Sementara itu, dengan adanya Satgas struktur menjadi gemuk dan overlapping. Secara otomatis struktur organisasi akan bertambah karena Satgas tersebut harus bertanggung jawab terhadap presiden, berarti mau tidak mau lembaga Ad Hoc ini menambah unsur baru di bawah presiden. Keberadaan Satgas ini pun menjadikan struktur pemerintah tidak sesuai dengan prinsip manajemen “Miskin Struktur Kaya Fungsi”. Fenomena ini padahal berkontradiksi dengan tujuan reformasi birokrasi yang selama ini didengung-dengungkan oleh pemerintah. Selain itu overlapping tupoksi pun terjadi, bagaimana tidak ? Orang yang ditunjuk sebagai pelaksana Satgas merupakan orang-orang yang mempunyai tugas pada lembaga lain. Bagaimana Satgas ini akan berhasil jika pelaksananya mengerjakan tugasnya hanya sebagai pekerjaan sambilan. Menanggapi hal ini, banyak pihak mengklaim bahwa kinerja Satgas tidak membawa hasil yang maksimal, sebab Satgas tidak memiliki kewenangan sampai tataran eksekusi hanya memberikan rekomendasi. Padahal sifat rekomendasi yaitu dapat dilaksanakan maupun tidak. Jadi, jika diistilahkan Satgas ini seperti macan ompong.

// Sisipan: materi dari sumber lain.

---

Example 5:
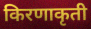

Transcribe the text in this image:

किरणाकृती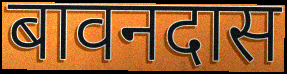
बावनदासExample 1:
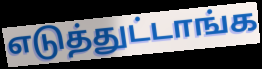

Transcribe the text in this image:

எடுத்துட்டாங்க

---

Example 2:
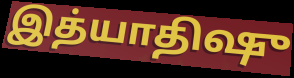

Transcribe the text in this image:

இத்யாதிஷு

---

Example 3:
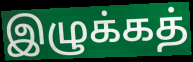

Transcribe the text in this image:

இழுக்கத்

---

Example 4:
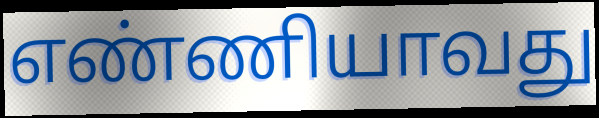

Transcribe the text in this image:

எண்ணியாவது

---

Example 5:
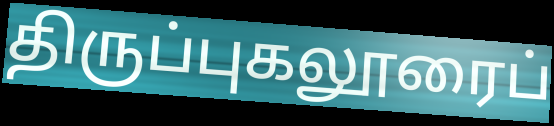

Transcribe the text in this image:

திருப்புகலூரைப்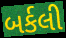
બર્કલી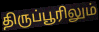
திருப்பூரிலும்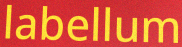
labellumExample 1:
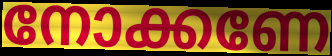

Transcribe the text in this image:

നോക്കണേ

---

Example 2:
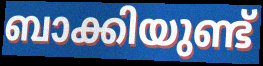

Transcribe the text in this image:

ബാക്കിയുണ്ട്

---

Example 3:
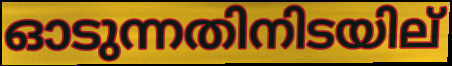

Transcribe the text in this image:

ഓടുന്നതിനിടയില്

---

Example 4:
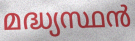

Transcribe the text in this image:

മദ്ധ്യസ്ഥൻ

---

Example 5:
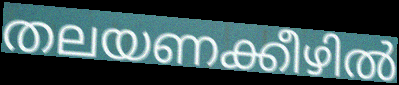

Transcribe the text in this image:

തലയണക്കീഴിൽ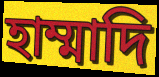
হাম্মাদিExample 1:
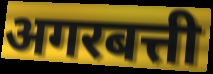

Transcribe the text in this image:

अगरबत्ती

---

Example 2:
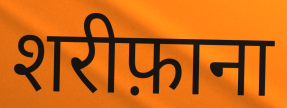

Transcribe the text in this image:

शरीफ़ाना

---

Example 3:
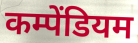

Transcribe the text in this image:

कम्पेंडियम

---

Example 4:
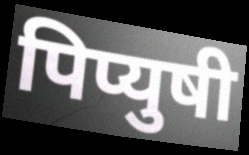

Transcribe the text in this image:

पिप्युषी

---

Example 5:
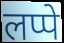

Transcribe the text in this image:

लप्पे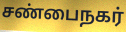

Presiden Soesilo Bambang Yudhoyono tentunya harus mengevaluasi pembentukan Satgas-satgas tersebut untuk bahan kajian pembuatan kebijakan penanganan masalah di masa yang akan datang. Hal ini layak untuk menjadi bahan renungan, karena sampai saat ini Satgas-satgas yang dibentuk belum menunjukkan hasil yang maksimal bahkan tidak memiliki otoritas yang jelas. Pemerintah akan menjadi lebih bijaksana jika mampu mengembalikan dan memperkuat fungsi lembaga yang telah ada daripada membentuk lembaga-lembaga baru yang pada akhirnya menimbulkan ketidakefektifan dan ketidakefisienan.